By taking the course, a participant can expect to be taught the basics of trees by an expert, to meet other tree lovers and to feel inspired to engage in their community as an urban forest leader. The program is meant for any and all interested community members, regardless of their experience and skill level. However, as an added bonus to participating ISA certified arborists, those who attend all four classes can receive 12.00 ISA Continuing Education Units (CEU's).
Working together to identify trees
The program includes both lecture components and hands-on learning activities, in both an indoor and outdoor setting. Participants will learn everything from the benefits of the urban forest and the stresses of an urban tree to native tree and shrub identification and plant biology. It is a great introductory course for first-time tree stewards or a great refresher for those more knowledgeable. Thanks to our long-term partner, Ontario Power Generation, we’ve been offering the course since 2006!

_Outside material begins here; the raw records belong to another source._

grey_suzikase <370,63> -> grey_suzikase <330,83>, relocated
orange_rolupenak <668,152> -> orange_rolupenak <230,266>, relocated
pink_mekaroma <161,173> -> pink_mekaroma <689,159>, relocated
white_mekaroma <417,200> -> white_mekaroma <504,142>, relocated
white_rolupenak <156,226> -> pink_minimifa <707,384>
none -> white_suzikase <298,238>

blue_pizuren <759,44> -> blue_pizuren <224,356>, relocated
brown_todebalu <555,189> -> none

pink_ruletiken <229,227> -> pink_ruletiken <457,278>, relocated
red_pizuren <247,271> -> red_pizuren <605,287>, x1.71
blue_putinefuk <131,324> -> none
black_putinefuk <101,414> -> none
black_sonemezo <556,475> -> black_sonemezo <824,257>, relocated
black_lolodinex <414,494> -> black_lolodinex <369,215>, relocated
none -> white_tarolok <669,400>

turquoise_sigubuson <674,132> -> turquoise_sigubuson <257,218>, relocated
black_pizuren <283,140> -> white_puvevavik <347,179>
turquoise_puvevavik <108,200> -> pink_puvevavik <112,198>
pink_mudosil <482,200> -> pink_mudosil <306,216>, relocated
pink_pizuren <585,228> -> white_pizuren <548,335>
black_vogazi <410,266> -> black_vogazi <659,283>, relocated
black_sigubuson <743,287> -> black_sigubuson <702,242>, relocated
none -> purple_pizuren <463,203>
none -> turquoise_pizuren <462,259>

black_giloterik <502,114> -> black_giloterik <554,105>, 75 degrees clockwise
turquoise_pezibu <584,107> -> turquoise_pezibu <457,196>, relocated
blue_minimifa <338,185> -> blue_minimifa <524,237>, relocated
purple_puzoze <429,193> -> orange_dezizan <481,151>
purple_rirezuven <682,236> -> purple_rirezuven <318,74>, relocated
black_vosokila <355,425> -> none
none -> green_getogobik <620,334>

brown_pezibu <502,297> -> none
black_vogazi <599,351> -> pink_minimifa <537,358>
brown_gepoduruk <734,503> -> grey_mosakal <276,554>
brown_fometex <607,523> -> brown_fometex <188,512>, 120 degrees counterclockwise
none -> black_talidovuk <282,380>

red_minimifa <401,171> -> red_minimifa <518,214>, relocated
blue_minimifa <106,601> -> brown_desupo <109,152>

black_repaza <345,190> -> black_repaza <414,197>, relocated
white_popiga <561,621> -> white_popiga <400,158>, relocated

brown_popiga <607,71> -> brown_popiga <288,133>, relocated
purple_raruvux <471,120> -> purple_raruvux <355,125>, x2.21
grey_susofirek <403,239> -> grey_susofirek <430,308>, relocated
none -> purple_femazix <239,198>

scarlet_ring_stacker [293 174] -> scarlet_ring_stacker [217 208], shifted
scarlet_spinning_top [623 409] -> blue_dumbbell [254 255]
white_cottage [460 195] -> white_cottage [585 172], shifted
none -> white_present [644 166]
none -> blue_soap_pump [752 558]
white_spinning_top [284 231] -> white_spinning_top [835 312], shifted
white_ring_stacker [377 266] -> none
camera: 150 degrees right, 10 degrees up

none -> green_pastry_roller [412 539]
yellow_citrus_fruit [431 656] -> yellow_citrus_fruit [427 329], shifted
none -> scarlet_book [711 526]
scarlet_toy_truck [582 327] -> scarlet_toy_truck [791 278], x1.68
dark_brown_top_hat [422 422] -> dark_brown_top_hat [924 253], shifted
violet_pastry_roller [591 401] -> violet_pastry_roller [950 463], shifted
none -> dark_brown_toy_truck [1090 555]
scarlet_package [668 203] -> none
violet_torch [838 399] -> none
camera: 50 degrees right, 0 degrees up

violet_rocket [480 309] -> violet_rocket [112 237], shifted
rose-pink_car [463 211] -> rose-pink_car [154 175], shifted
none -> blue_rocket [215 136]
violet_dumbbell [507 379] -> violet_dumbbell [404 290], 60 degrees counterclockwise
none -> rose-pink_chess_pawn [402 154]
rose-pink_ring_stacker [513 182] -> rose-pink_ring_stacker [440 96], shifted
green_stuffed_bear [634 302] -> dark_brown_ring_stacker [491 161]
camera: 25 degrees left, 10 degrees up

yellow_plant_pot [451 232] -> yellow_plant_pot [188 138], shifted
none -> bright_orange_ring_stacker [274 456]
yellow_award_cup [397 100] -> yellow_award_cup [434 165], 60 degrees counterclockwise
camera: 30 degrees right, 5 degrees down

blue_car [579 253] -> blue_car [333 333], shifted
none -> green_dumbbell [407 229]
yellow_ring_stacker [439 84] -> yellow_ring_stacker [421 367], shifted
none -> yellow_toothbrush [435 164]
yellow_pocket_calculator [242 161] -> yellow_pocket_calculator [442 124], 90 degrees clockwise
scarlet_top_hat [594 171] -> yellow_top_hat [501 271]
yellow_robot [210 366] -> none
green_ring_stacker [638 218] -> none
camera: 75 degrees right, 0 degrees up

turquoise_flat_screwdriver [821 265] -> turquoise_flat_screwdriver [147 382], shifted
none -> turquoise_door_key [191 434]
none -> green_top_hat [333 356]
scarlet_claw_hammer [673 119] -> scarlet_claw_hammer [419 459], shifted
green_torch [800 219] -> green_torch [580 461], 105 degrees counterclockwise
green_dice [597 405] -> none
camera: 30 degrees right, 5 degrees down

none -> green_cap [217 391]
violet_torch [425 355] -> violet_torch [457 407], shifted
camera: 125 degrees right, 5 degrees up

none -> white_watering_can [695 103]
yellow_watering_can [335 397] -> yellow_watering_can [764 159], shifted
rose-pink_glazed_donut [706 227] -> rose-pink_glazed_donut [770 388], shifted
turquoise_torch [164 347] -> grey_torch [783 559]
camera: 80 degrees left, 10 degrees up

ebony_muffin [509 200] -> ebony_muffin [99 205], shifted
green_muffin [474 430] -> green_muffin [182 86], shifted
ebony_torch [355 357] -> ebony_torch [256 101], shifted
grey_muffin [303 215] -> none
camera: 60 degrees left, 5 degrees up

Trees in urban settings have many stressors
Our next course runs September 18th through the 25th. We are especially excited about this upcoming course because of a brand new partnership with the Humber Arboretum and Centre for Urban Ecology, where the training course will take place. Located in Etobicoke and part of Humber College, the Arboretum encompasses 105 hectares and includes several botanical gardens, as well as a natural Carolinian forest; there’s even a section of the West branch of the Humber River running through the grounds!
The Centre for Urban Ecology located in the Humber Arboretum
The Humber Arboretum is part of the Carolinian Life Zone, the plant community native to Southern Ontario and the most biologically diverse ecological region in Canada. The Arboretum’s forest is dominated by species typical of this region, like sugar maple, American beech and bur oak. In 2015, it was designated an Environmentally Significant Area (ESA) by the City of Toronto as it is the habitat of a large number of vulnerable, rare or threatened plant and wildlife species.
Sugar maple, American beech and red oak
The Humber Arboretum is the perfect setting as it will allow our participants to take what they learn in the classroom sessions to an outdoor and natural setting. With a great example of the Carolinian forest right outside the door, participants will have first-hand experience learning about native species, their role in the ecosystem and how to care for and protect them.
Learning how to identify spruce trees
This exciting new partnership is just the latest example of how year-after-year we try to make our Tree Tenders Volunteer Program as special and useful an experience as we can. Every year, graduates are able to use the knowledge gained to better their communities, neighbourhoods or their own yards.